The video surveillance is the latest development to surface in the extensive $50 million security effort for the first national political convention since the Sept. 11, 2001, attacks. The Globe reported July 11 that an estimated 3,000 local, state, and federal law enforcement officers will police the convention. About 40 miles of roadway leading to the FleetCenter will be closed for part of the day during the event, which starts July 26.

Throughout the convention, police and other security officials on the ground will be in constant contact with those monitoring camera feeds back at command centers. The federal cameras will be linked into one network overseen by the Homeland Security Department and, while no similar central monitoring will exist for all of the city, state, and local cameras, officials from those various agencies have made provisions to share camera shots when necessary.

Live digital video from the State Police's new high-resolution, helicopter-mounted camera will be sent to the Multi-Agency Command Center, where law enforcement agencies will be coordinating their efforts. Boston, MBTA, and Coast Guard camera feeds will go to the command center. Several RV-sized mobile command vehicles also will tap into portions of the camera network.

On the water, the ''hawkeye" technology is a vast improvement over the Coast Guard's old monitoring system, which relied heavily on what its vessels in the water were able to detect, said Andrew Shinn, a Coast Guard spokesman and petty officer. ''Now we have eyes everywhere," Shinn said.

The Massachusetts Bay Transportation Authority has upgraded its cameras over the last several years, and now has cameras monitoring the interior and exterior of its stations, in a central network. While mindful of privacy concerns, MBTA Police Chief Joseph Carter said commuters should know that the T is a public system, ''and you are being watched."

''It is an integral part of our security tool kit," Carter said. ''We don't have any cameras in bathrooms and the message is not 'Hello, you're on Candid Camera.' But we have to enhance the safety and security of the public."

John Reinstein, legal director for the ACLU of Massachusetts, said that while individual cameras are not necessarily a problem, larger networks of them could be.

''If you network a sufficient number of them, then you get into evesdropping mode," Reinstein said. ''That would be chilling. But the more serious problems are the monitoring of political activity and the extent to which video surveillance is tied into other things like permanent record-keeping or facial recognition technology or both."

The idea of large camera networks has met resistance elsewhere in the country. A recent bid by the District of Columbia police to create a seamless, city-wide network of federal, district-owned, and privately operated cameras was met with resistance by the City Council, which deemed it too invasive.

Such a network would be feasible in downtown Boston, specialists said, since the city already has hundreds of public cameras and thousands of privately owned ones. A reporter touring a possible walking route from the Seaport Hotel on the South Boston waterfront to the FleetCenter found that a person's image could be captured by at least 33 cameras on public and private buildings.

Members of the public interviewed near the convention site Friday -- under the watchful eye of up to six cameras mounted on the FleetCenter and the adjacent Thomas P. O'Neill Federal Building -- had mixed responses to the news of the surveillance.

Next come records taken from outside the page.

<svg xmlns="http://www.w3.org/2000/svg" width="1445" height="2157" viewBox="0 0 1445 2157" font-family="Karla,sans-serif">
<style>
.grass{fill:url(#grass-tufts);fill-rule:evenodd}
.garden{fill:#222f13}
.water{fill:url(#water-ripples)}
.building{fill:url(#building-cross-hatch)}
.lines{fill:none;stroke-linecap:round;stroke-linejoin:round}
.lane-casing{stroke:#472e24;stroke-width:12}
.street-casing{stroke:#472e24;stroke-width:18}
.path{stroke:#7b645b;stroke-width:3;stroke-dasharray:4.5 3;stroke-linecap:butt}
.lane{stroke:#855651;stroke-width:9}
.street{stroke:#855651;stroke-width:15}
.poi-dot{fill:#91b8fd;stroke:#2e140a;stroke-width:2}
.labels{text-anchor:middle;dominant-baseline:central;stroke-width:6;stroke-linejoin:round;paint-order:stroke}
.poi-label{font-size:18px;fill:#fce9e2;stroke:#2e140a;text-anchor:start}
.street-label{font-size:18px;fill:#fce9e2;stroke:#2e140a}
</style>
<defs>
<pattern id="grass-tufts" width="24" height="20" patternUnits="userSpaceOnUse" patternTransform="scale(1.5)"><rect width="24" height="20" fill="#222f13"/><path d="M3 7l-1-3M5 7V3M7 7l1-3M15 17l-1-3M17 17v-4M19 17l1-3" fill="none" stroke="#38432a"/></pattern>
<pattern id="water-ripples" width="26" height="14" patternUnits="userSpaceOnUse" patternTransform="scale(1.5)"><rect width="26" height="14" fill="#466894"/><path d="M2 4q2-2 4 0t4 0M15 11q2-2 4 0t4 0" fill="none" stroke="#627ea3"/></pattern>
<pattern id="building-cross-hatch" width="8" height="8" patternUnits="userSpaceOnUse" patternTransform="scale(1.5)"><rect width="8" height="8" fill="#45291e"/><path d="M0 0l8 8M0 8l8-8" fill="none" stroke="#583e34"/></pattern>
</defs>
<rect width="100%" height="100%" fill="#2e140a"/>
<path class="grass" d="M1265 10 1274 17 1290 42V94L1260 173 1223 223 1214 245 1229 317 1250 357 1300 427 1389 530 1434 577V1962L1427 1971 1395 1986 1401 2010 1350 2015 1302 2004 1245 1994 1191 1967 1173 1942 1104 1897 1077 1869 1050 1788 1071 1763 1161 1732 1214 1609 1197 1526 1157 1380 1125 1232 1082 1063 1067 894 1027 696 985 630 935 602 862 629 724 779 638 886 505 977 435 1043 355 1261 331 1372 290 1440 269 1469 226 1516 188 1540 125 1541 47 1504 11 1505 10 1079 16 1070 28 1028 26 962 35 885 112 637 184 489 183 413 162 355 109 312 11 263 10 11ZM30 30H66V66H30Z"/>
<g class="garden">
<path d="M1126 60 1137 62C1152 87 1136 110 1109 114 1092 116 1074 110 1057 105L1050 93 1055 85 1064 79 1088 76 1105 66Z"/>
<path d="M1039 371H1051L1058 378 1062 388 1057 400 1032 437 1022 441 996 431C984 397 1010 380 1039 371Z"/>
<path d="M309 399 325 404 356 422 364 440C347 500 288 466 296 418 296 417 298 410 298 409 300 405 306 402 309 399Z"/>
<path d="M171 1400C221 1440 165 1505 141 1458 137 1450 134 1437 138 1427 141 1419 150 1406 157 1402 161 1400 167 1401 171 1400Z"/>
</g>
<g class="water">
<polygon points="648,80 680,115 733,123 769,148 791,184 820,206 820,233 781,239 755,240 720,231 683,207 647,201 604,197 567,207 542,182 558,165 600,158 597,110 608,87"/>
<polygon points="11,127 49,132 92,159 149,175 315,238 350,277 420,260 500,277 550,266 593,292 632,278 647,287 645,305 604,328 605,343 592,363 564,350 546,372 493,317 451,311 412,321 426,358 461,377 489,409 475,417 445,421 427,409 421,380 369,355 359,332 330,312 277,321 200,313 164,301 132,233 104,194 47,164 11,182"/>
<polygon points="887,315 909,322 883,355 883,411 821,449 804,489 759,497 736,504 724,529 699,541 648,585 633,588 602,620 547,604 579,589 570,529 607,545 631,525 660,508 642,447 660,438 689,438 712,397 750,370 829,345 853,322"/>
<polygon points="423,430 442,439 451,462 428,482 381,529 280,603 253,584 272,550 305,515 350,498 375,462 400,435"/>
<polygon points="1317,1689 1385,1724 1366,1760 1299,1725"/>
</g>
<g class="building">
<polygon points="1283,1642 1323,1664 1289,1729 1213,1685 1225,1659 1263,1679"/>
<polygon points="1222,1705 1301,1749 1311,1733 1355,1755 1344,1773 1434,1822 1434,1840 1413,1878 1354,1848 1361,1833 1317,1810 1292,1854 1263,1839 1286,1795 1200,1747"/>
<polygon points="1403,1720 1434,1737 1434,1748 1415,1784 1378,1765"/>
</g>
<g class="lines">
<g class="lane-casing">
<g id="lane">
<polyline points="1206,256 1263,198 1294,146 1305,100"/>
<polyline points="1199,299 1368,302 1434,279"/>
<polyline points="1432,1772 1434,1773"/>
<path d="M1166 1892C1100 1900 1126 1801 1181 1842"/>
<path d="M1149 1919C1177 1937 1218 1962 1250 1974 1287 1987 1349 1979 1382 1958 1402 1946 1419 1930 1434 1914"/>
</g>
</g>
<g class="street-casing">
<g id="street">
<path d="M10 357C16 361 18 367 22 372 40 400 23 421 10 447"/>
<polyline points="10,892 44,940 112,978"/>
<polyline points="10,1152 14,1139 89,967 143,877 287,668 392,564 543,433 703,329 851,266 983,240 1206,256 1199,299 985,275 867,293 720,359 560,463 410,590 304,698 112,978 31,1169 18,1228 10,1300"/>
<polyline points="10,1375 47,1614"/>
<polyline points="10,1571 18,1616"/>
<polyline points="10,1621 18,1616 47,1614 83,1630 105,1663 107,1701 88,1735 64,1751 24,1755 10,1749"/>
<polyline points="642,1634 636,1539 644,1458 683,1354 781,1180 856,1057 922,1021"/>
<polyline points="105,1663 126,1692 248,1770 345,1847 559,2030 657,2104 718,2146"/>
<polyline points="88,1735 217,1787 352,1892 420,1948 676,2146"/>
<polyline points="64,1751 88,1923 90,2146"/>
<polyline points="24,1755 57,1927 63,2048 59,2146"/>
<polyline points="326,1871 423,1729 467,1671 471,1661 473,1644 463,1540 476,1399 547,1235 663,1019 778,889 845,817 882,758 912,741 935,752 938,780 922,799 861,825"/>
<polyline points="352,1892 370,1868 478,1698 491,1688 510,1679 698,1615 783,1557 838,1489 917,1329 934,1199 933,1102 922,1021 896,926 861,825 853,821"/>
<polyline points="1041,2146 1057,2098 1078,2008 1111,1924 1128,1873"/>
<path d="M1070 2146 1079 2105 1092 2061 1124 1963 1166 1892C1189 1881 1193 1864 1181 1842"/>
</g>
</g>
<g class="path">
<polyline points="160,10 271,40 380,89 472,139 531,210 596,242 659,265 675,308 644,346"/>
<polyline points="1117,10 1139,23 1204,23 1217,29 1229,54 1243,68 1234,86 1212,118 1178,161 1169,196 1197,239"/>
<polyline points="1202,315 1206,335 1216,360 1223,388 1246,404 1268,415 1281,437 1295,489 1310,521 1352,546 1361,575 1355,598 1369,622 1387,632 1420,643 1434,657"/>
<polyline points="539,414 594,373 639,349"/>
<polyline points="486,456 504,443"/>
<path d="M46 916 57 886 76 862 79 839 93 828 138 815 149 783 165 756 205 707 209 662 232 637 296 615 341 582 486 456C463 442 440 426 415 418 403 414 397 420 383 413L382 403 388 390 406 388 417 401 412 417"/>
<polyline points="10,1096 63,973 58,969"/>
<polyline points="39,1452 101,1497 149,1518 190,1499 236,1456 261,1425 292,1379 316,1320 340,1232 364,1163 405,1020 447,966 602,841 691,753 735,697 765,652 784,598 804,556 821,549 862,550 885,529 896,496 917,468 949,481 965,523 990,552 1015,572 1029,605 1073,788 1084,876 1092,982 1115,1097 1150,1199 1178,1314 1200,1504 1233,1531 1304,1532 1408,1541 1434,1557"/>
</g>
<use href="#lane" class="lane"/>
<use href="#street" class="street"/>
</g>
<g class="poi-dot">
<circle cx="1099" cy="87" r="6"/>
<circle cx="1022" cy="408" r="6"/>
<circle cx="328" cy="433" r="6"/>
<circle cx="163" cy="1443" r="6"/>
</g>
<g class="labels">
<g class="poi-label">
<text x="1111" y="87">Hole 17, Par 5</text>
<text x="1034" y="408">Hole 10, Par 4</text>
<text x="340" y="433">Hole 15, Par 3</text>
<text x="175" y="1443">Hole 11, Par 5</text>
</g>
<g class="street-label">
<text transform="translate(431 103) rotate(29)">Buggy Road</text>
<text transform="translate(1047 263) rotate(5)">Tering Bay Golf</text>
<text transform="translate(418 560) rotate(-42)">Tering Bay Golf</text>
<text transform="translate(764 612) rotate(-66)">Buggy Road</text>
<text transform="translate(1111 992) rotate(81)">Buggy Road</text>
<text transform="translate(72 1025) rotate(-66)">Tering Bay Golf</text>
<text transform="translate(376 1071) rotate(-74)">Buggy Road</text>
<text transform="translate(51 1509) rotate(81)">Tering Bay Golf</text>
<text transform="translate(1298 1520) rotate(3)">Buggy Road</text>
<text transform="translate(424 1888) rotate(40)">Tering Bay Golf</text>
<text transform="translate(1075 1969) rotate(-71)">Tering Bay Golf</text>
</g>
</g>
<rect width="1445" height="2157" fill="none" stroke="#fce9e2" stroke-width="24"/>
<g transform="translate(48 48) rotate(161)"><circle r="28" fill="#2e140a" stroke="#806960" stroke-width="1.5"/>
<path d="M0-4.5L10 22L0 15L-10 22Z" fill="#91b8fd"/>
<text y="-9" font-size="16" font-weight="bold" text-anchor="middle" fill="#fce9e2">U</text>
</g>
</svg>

''I definitely think it's good for safety reasons," said Chris Bellomo, a 55-year-old teacher from Cheshire, Conn. ''I feel more comfortable [knowing] that, if something bad happens, more people are going to be watching and aware of it, and that help will be there if it is needed."

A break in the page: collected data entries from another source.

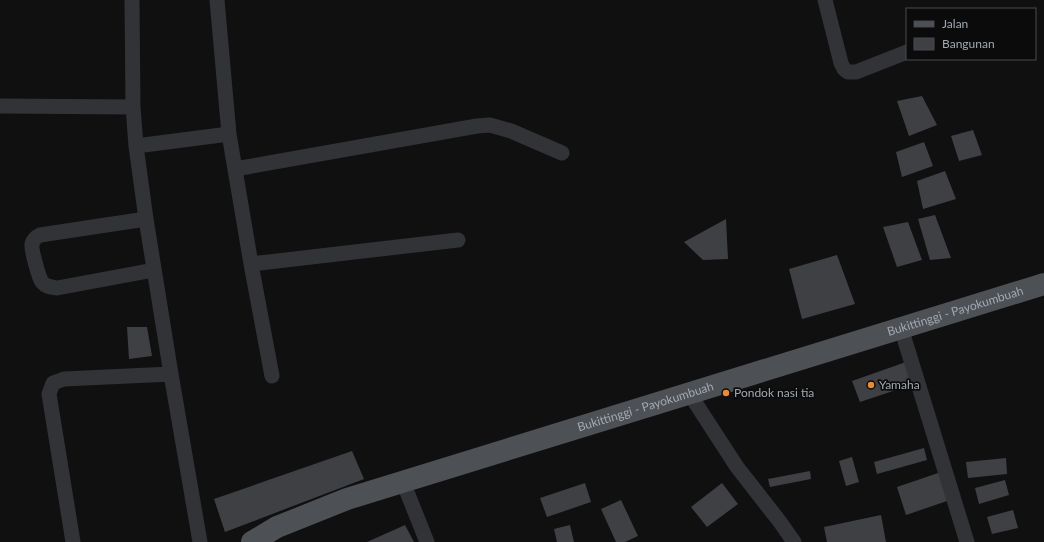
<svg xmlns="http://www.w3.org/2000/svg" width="1044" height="542" font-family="Lato,sans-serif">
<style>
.building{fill:#3f4044}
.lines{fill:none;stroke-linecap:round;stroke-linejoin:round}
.street{stroke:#313336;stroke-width:15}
.primary{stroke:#4d5055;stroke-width:22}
.poi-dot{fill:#e78e32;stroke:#0b0b0c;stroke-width:1.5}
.labels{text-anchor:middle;stroke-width:3.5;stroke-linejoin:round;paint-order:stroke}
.street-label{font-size:12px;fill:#a2a9b1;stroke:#0b0b0c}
.poi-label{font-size:12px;fill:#a2a9b1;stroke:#0b0b0c;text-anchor:start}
</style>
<rect width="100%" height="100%" fill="#101011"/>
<path class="building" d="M922,96l15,29 -28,11 -12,-35z
M973,130l9,25 -23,6 -8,-25z
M924,142l9,24 -31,11 -6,-25z
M945,171l11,28 -33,10 -6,-28z
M935,215l16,43 -21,2 -12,-41z
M726,219l2,40 -25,1 -19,-18z
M908,222l14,38 -25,7 -14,-40z
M837,255l18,49 -53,15 -13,-50z
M127,327h20l5,29 -23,3z
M906,362l8,22 -54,18 -8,-21z
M924,448l3,12 -50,14 -3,-12z
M352,451l12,28 -139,53 -11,-33z
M852,457l7,25 -13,4 -7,-25z
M1006,458l1,16 -39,4 -2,-16z
M810,471l1,8 -41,8 -2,-8z
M941,472l9,28 -44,15 -9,-28z
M1005,480l4,15 -30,9 -4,-16z
M585,483l6,19 -44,15 -7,-19z
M722,483l16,21 -31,23 -16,-20z
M621,500l17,36 -13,6h-9l-15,-33z
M1013,510l5,18 -26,6 -5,-17z
M881,515l5,27h-59l-3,-15z
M405,525l9,17h-47z
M570,525l4,17h-17l-3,-13z"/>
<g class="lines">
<path class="street" d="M132,0l1,107 3,39 10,73 25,155 29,168
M217,0l12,134 22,130 21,112
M825,0l16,63 3,6 4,3h8l51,-20
M0,106l133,1
M136,146l93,-12
M235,169l242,-43 13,-1 21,6 51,22
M146,219l-106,16c-4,2 -7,4 -8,9 -1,6 7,34 10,38 4,5 9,5 15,6l97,-18
M251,264l207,-24
M901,328l66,214
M689,393l48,74 43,55 14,20
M403,482l24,60
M73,542l-24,-148 4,-11 11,-4 107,-5"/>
<path class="primary" id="s1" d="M252,542l25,-15 70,-28 697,-215"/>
</g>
<g class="poi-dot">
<circle cx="871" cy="385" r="4"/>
<circle cx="726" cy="393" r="4"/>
</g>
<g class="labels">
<g class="street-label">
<text dy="4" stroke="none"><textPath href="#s1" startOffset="741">Bukittinggi - Payokumbuah</textPath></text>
<text dy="4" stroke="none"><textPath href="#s1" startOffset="417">Bukittinggi - Payokumbuah</textPath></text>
</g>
<g class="poi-label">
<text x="879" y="389">Yamaha</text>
<text x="734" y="397">Pondok nasi tia</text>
</g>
</g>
<rect x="906" y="8" width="130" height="52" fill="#0b0b0c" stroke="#474a4e"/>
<rect x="914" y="21" width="20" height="6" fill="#4d5055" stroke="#474a4e"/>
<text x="942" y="28" font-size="12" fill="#a2a9b1">Jalan</text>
<rect x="914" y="38" width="20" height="12" fill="#3f4044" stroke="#474a4e"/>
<text x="942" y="48" font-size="12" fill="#a2a9b1">Bangunan</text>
</svg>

But the Rev. Ramon Aymerich, an Episcopal priest from Lowell, said the idea made him uncomfortable, since the poor, immigrants, those espousing politically unpopular causes would be singled out.

He said it reminded him of the time when he was a Catholic seminarian in Buffalo. ''I finally got over the idea of God as an all-present Big Brother, watching everything you do," he said. ''But now we have the government playing the almighty and omnipresent, and watching over us every second."